8. A blend of cardio and resistance training works best. I train for triathlon, and if I just do cardio and no strength training, I get fat and my speed drops in my cardio. You need both. When you stop doing cardio, fat burning stops at nearly the same time. When you strength train, your muscles repair and consume calories for days after, making you leaner and leaner.

9. Drinking water is critical. Yes, we have heard it a lot, but the range for healthy people is 45 to 70% hydration, with 70% being a darn good idea! Most people I see are in their 40’s, and that leads to cramps, weak muscles and injuries. Water flushes out toxins and makes everything work better. Drink water. Nothing else. Except coffee. Coffee is good.

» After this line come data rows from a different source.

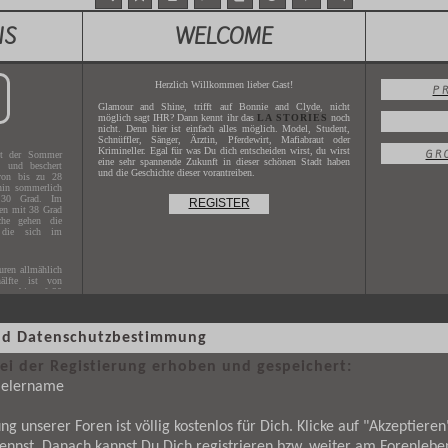
NS
WELCOME
Herzlich Willkommen lieber Gast!
P
Glamour and Shine, trifft auf Bonnie and Clyde, nicht
möglich sagt IHR? Dann kennt ihr das
LA STORIES
noch
nicht. Denn hier ist einfach alles möglich. Model, Student,
Schnüffler, Sänger, Ärztin, Pferdewirt, Mafiabraut oder
Krimineller. Egal für was Du dich entscheiden wirst, du wirst
GR
t der Sommer
eine sehr spannende Zukunft in dieser schönen Stadt haben
g und beschert
und die Geschichte dieser vorantreiben.
von bis zu 28
hin sommerlich
 30 Grad. Im
REGISTER
hen mit 38 Grad
che gehen die
 die sich im
ren allmählich
älfte ist von
uren bis auf 20
 und Datenschutzbestimmung
s Jahres
2017
.
X.XXXX
.
i der Registierung erhoben und gespeichert:
pielername
g unserer Foren ist völlig kostenlos für Dich. Klicke auf "Akzeptier
ennst. Danach kannst Du Dich registrieren bzw. weiter am Forenlebe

10. Sometimes you really won’t want to, but you need to. (Unless you are exhausted, see point 7). I could never tell you how many times I did not want to train, but that is why I have a coach, or an accountability partner, to make sure I am on track with doing what I said. That is also why I enter races, to keep pulling me forward. Going back to bed will always seem like a better idea, but that leads to pudginess and misery in my world. Form a habit and act from the habit, instead of your mood. Get up early and move. Every day.

11. Form Matters. Doing things with weights (especially if you go fast) will lead to injury if your form is off. It’s like a car with a wobbly tire. It’s sort of okay to amble around town, but if you take it out on the highway and go 120, things will break catastrophically. Bad squats lead to bad backs. Bad bench press leads to bad shoulders and on and on. Perform the movement properly to avoid injury and get better results faster, see point #3 about getting help.

12. Everything in moderation, especially moderation. Once in a while, give’er! Cheat meal, a week off, sleep in, indulge, etc. It will keep you sane. Work hard and earn a break, then enjoy that break. When I eat Christmas dinner, I have no regrets and I go hard! I eat and enjoy and smile and laugh. Then I get back to work to keep my body healthy. There is always room for ice cream, or chocolate or wine if you like…. just not every day.

Happy Training!

Scott McDermott is a personal trainer and owner of Best Body Fitness in Sylvan Lake.